I have a few triggers that set my rock in motion. The Girl throwing up. Someone making me feel like I don’t have a say over what happens to my kids, or making me feel like they think I am a bad parent. Hearing about someone else’s birth trauma. That Star Trek movie where Captain Kirk is born in a traumatic situation? Downtown Abbey when Sybil gives birth? These are things that can turn me into a sobbing panicked mess. I am literally feeling all the awful feelings from the NICU time, and it’s really more than my brain can handle. They seem like minor things and not big enough to cause a panic attack, unless you have a sharp rock superglued on your soul that is cutting you up and sloshing around all your other stresses.

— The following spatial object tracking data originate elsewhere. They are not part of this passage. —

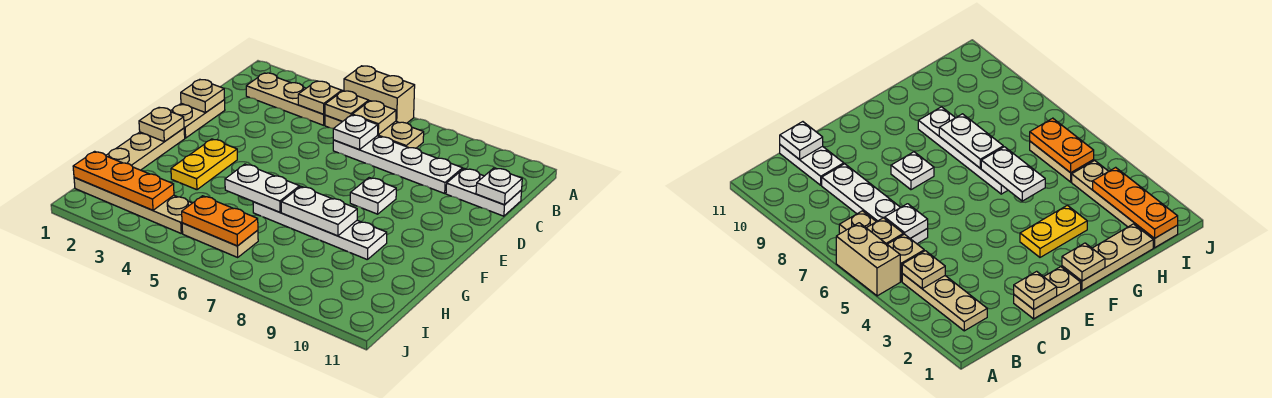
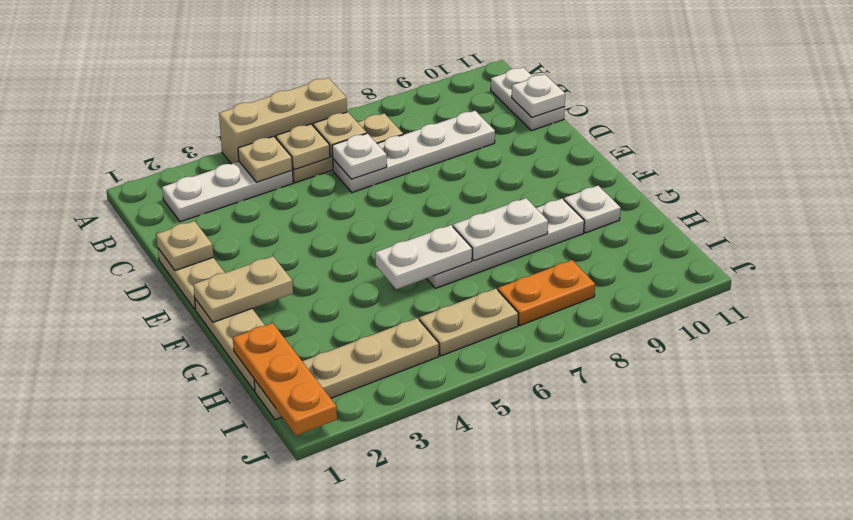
tan 1x2 brick [344,66,415,123] -> tan 1x3 brick [219,78,347,164]
tan 1x3 plate [246,73,325,125] -> white 1x3 plate [162,162,293,222]
white 1x2 plate [446,168,522,216] -> white 1x2 plate turned to [491,67,565,131]
white 1x1 plate [350,178,396,214] -> white 1x1 plate moved to [564,186,621,233]
tan 1x1 plate [139,107,184,142] -> tan 1x2 plate [193,256,293,322]
yellow 1x2 plate [171,139,237,190] -> none
orange 1x3 plate [73,151,174,210] -> orange 1x3 plate turned to [233,323,337,435]
orange 1x2 plate [182,196,258,246] -> orange 1x2 plate moved to [498,260,595,325]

Dealing with the world when you have NICU PTSD can be hard. It’s hard to explain to friends why you can’t be at their party that you’ve been planning to go to for weeks, because you are recovering from a panic attack. Or to explain to your boss why you really aren’t up for that meeting right now. It’s hard to talk to your kids about why you are crying. And it can be really, really frustrating to feel like you’re constantly having to explain yourself to people. I think that’s partly why connecting with other NICU families has been so great for us. We don’t have to explain the trauma to each other.
Still, in the end, I have found it easiest to just tell my non-preemie friends what is going on. When you explain that your mental illness is acting up and you need a break, your friends are surprisingly sympathetic. At least, mine are. It’s trickier with a boss, but if you have a good one, they can be very understanding too. Most people are good people, and they want to be helpful. And they are, if you tell them how to be. Which is why I am writing this post. Because, I know people WANT to be helpful to their preemie parent friends, but they just don’t always know how, and it’s really easy to put your foot in it…unless you know how trauma works. And now you do!